あやちさ
あやちさ
概要
スマートフォン向けアプリゲーム『BanG_Dream!ガールズバンドパーティ』に登場する丸山彩×白鷺千聖の百合カップリング。
このふたりは共にガールズバンドパーティ(以下ガルパ)内に登場するアイドルバンド『Pastel*Palettes(以下パスパレ)』のメンバーである。
パスパレ内では、丸山彩がボーカル、白鷺千聖はベースを担当している。
二人は同じ事務所に所属しており、また花咲川女子学園の同級生でもある。
「丸山“彩”」と「“白”鷺千聖」という名前で表現されるように、それぞれのキャラクターにおいても「人に彩(いろどり)を与える彩」と「これから歩み始めるまっさらな千聖」という部分がストーリーの中でたびたびフィーチャーされる。
幼い頃から子役として活動しており芸能界の大先輩でリアリストな千聖、はたまた幼い頃からずっとアイドルを夢見てアイドル研究生を続けなんとか夢のアイドルデビューにこぎ着けた彩。
千聖はお披露目ライブが(本人たちの責任ではないとはいえ)失敗したこともあり、自分だけを信じて行動していた。
そんな彼女が、目の前の事にがむしゃらに全力でぶつかっていく彩にだんだんと心惹かれ、最終的には千聖も彩を認めた事で一緒にバンドとしての一歩を踏み出していく。
当初一見正反対に見えた二人が紆余曲折を経て認め合う関係になっていく、それがあやちさなのである。
また、バンドストーリーやイベントストーリー、果てにはカードエピソードなど様々な場面で、「彩の言葉に救われる千聖」という構図がなされている。
彩の言葉はそのどれもが単純で一見すると拍子抜けするもののようにも思えるかもしれないが、難しく考えすぎていた千聖の心のしこりを優しく解きほぐすような、まっすぐで強い言葉なのだ。
対して千聖から彩へのメッセージ性も強く、「等身大、ありのままの彩が素敵」だと至る所で口にしている。
前だけを見て努力し続ける、そんな彩に救われた千聖だからこその言葉である。
そのような千聖の想いを彩は素直に受け止めており、2章では千聖が「努力する自分」を肯定してくれたからだ、と顔を赤らめて発言している。
まさにお互いを尊敬し合いつつもお互いの足りないところを補強し合う、彩から千聖へ、そして千聖から彩への矢印が強いカップリングである。
ちなみに彩の方が千聖よりも背が高い(というより千聖はパスパレ内で一番背が低い)
※以下の項目の内容にはネタバレが含まれています※
バンドストーリー第1章~Pastel*Palettes、はじまりの物語~
アプリ内のバンドストーリーにあるパスパレストーリー第1章は、『あやちさ運命の出会い編』と言っても過言でないほど濃密に出会い~これからを描いている。

------

**取り組む課題:**
1) あやちさの紹介文によると、丸山彩と白鷺千聖が同級生として通っている学校はどこですか。
2) あやちさの紹介文を、最後の文の直後から書き継いでください。

------

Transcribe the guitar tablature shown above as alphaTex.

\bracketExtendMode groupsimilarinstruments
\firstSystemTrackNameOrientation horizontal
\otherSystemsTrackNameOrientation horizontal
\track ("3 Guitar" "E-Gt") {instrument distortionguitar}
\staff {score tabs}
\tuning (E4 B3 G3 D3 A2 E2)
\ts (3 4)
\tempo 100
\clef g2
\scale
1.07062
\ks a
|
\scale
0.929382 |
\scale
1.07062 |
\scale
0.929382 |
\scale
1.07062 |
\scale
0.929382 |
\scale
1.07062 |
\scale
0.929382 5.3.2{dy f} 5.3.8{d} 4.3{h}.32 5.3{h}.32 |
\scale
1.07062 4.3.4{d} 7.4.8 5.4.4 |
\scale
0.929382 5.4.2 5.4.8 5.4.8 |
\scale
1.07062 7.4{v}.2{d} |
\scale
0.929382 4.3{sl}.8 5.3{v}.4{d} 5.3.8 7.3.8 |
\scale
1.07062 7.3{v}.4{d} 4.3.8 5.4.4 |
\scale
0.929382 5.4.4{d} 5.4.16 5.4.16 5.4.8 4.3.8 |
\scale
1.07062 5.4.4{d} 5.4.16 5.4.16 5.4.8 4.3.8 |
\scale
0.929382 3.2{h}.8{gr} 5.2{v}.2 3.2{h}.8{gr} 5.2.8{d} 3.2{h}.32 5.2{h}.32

------

**課題別の結果:**
1) 花咲川女子学園です。

2)
ストーリー選択で見ることのできるあらすじにて、『彩』もしくは『千聖』の入っているあらすじは17/20にも及び、さらに『彩』『千聖』の両方のワードが入ったあらすじも6/20ある。
この正反対な二人の性質がいかにストーリーを通じて重要なのかが分かるだろう。
第1話にて
まずパスパレ内において最初に顔を合わせ会話するのはこの二人である。
この時彩は千聖に対して『普段はほとんど事務所にこないのに、今日はどうしたんだろう?』と内心で語っている。
このことから、パスパレ結成以前は同じ事務所に居ながら二人の交流は殆ど無かったものと考えられる。
自己紹介において、彩は不慣れながらも自分の夢を吐露し元気よく挨拶するのに対し、千聖は手慣れた様子で芸歴アピールをしつつ当たり障りのない挨拶をする。
また、「お披露目ライブは楽器を弾いているフリをして欲しい」というスタッフの意見を聞いた際にも、彩はイヴに賛同する形でお客さんを騙したくない、本当の演奏をしたいと反論するのに対し、千聖は「楽器の練習をするよりも自分自身を魅力的に見せることに時間を割いた方が良い」とスタッフの意見に賛同する。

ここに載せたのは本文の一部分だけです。